Text shown »
3. Patients and Methods
3.1. Selection of Patients
This cross-sectional investigation was performed in Fundeni Clinical Institute, Bucharest, Romania during January 2005 and August 2010. HBsAg positive patients with chronic HBV infection admitted to Fundeni Clinical Institute were randomly enrolled in the study. We assessed 484 positive patients. Randomly, we obtained the following patient diagnosis status: 375 HBV chronic carriers, 94 HCC and 15 HBV chronic carriers coinfected with HDV. All HBV chronic carriers and all HBV chronic carriers coinfected with HDV were detected by serum analysis. Nonetheless, regarding HCC patients, the first 73 were described by tissue HBV sequencing and the last 21 by serum analysis. Diagnosis of HCC was confirmed by biopsy of the mass lesion in the liver, and by typical computed tomography or magnetic resonance imaging findings for HCC. Informed consent was obtained from all patients. Patient privacy was respected over the testing and analyzing data. The Ethics Committee of the Fundeni Clinical Institute, Bucharest, Romania approved the study (2010.08.30). All data remained confidential.

Exercise aim »
List every diagnosis group that the patient-selection section above reports among the enrolled patients, with the number of patients in each.

Supplied entries »
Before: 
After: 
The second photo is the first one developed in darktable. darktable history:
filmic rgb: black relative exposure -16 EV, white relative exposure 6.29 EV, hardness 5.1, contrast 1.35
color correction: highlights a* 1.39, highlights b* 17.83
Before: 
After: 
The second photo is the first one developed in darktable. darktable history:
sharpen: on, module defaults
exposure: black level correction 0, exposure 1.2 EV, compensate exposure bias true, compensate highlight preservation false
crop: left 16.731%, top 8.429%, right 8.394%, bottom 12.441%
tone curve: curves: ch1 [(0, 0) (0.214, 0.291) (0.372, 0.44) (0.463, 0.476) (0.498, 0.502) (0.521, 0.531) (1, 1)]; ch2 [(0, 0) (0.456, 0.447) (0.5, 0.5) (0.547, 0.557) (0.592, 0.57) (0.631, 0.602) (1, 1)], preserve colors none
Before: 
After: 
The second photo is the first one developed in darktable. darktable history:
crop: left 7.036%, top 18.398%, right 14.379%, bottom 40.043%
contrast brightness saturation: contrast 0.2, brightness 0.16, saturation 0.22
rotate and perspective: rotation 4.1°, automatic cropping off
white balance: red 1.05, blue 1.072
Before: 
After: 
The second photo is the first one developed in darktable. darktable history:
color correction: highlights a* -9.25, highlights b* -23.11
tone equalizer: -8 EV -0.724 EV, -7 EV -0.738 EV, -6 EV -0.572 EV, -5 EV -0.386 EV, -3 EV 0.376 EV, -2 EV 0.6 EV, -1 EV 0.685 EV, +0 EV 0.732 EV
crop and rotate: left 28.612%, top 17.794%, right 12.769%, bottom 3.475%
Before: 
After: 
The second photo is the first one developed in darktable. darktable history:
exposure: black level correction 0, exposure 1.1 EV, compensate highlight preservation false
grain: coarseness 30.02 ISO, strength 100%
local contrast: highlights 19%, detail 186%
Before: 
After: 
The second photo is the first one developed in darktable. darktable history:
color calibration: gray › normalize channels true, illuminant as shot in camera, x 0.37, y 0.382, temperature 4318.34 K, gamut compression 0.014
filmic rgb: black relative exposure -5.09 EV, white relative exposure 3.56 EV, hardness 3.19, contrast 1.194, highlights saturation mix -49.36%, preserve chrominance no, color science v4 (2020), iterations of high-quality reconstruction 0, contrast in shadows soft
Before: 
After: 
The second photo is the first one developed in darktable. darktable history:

Solution to the problem »
- HBV chronic carriers: 375
- HCC: 94
- HBV chronic carriers coinfected with HDV: 15